Corn futures stabilized late Monday morning. Friday’s mistaken early release of the FSA acreage data from farm programs apparently robbed the official report’s release of its bullish impact, since corn futures backed away from early morning highs. The weekly Export Inspections report seemed rather disappointing. March corn futures edged up 3.0 cents to $4.105/bushel late Monday morning, while July lifted 2.75 to $4.2425.

The soy complex turned generally lower. The FSA acreage total for soybeans also seemed quite supportive, since it suggested the USDA will lower its official harvested acreage total in January. But traders couldn’t sustain the bullish momentum from the premature release last Friday. They may also be squaring positions prior to the late-morning release of the monthly NOPA Crush report. In addition, the Export Inspections result was mediocre. January soybean futures fell 2.5 cents to $10.4475/bushel around midsession Monday, while January soyoil bounced 0.12 to 32.48 cents/pound, and January meal lost $0.8 to $366.2/ton.

The Russian situation may be spurring wheat market buying. The Russian ruble has come under sharp early-week pressure, which in turn may cause the Putin government to restrict wheat exports in order to control surging domestic inflation. Exporters are reportedly pushing wheat as quickly as possible, which would normally be a bearish development, but traders seemingly think that means export restrictions are coming. The Inspections report was supportive as well. March CBOT wheat rallied 12.0 cents to $6.185/bushel just before lunchtime Monday, while March KC wheat jumped 14.75 cents to $6.49/bushel and March MWE wheat surged 15.25 to $6.36.

Cattle futures posted a weak Monday opening.

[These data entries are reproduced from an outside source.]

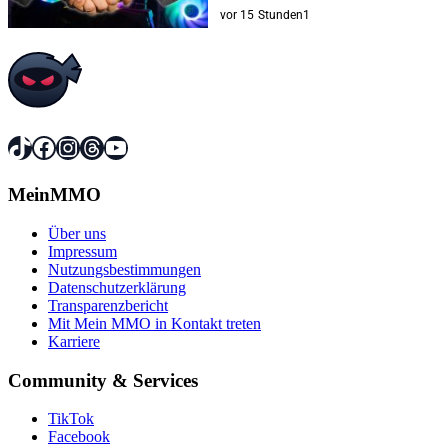
vor 15 Stunden
1
TikTok
Facebook
Instagram
Threads
YouTube
MeinMMO
Über uns
Impressum
Nutzungsbestimmungen
Datenschutzerklärung
Transparenzbericht
Mit Mein MMO in Kontakt treten
Karriere
Community & Services
TikTok
Facebook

News of sizeable cash and wholesale losses exerted considerable downward pressure upon cattle futures last week. Moreover, Friday’s big wholesale losses probably exacerbated fears about forthcoming demand strength, since futures opened quite poorly again this morning. February live cattle tumbled 0.72 cents to 161.45 cents/pound late Monday morning, while April slumped 0.60 to 160.80. January and March feeder cattle futures again plunged the 3.00-cent daily limit to 222.60 and 218.25 cents/pound, respectively.

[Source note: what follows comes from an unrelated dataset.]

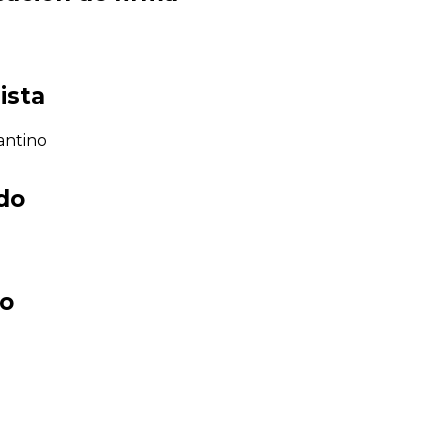
ista
antino
ado
co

The hog and pork complex continues struggling as well. Although the wholesale pork markets proved quite strong last Friday, the ongoing breakdown in cattle and feeder futures, as well as recent cash market slippage, continue weighing on hog futures. Traders clearly worry about pork demand strength as well. February hog futures sagged 0.65 cents to 82.60 cents/pound as the lunch hour loomed Monday, while June hogs sank 0.82 cents to 90.32.